:: WHAT THE TASK ASKS ::
Render the data below as a JSON list of strings, one string per line, omitting blank lines and the pictures.
= Beginning of Section =
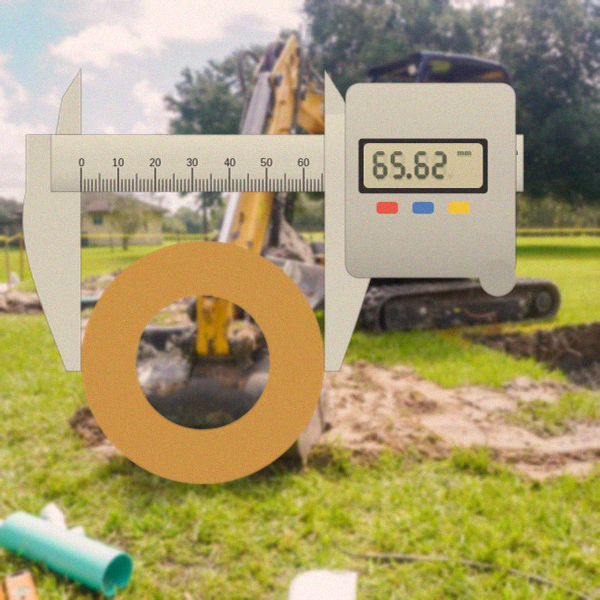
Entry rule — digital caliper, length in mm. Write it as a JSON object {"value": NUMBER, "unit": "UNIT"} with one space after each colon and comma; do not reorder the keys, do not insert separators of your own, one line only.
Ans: {"value": 65.62, "unit": "mm"}
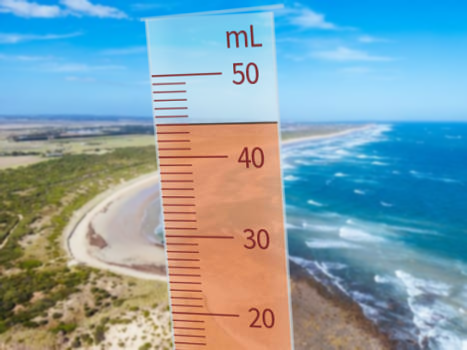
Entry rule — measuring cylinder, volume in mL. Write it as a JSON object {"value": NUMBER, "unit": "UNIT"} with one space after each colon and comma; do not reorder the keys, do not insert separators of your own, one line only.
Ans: {"value": 44, "unit": "mL"}
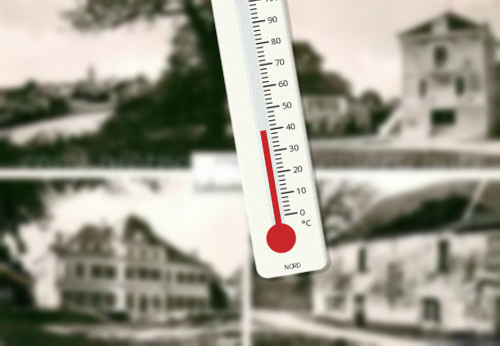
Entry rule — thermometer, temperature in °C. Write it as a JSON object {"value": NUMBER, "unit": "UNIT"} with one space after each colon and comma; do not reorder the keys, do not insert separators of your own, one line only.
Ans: {"value": 40, "unit": "°C"}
= End of Section =
:: ANSWER ::
[
  "Entry rule — digital caliper, length in mm. Write it as a JSON object {\"value\": NUMBER, \"unit\": \"UNIT\"} with one space after each colon and comma; do not reorder the keys, do not insert separators of your own, one line only.",
  "Ans: {\"value\": 65.62, \"unit\": \"mm\"}",
  "Entry rule — measuring cylinder, volume in mL. Write it as a JSON object {\"value\": NUMBER, \"unit\": \"UNIT\"} with one space after each colon and comma; do not reorder the keys, do not insert separators of your own, one line only.",
  "Ans: {\"value\": 44, \"unit\": \"mL\"}",
  "Entry rule — thermometer, temperature in °C. Write it as a JSON object {\"value\": NUMBER, \"unit\": \"UNIT\"} with one space after each colon and comma; do not reorder the keys, do not insert separators of your own, one line only.",
  "Ans: {\"value\": 40, \"unit\": \"°C\"}"
]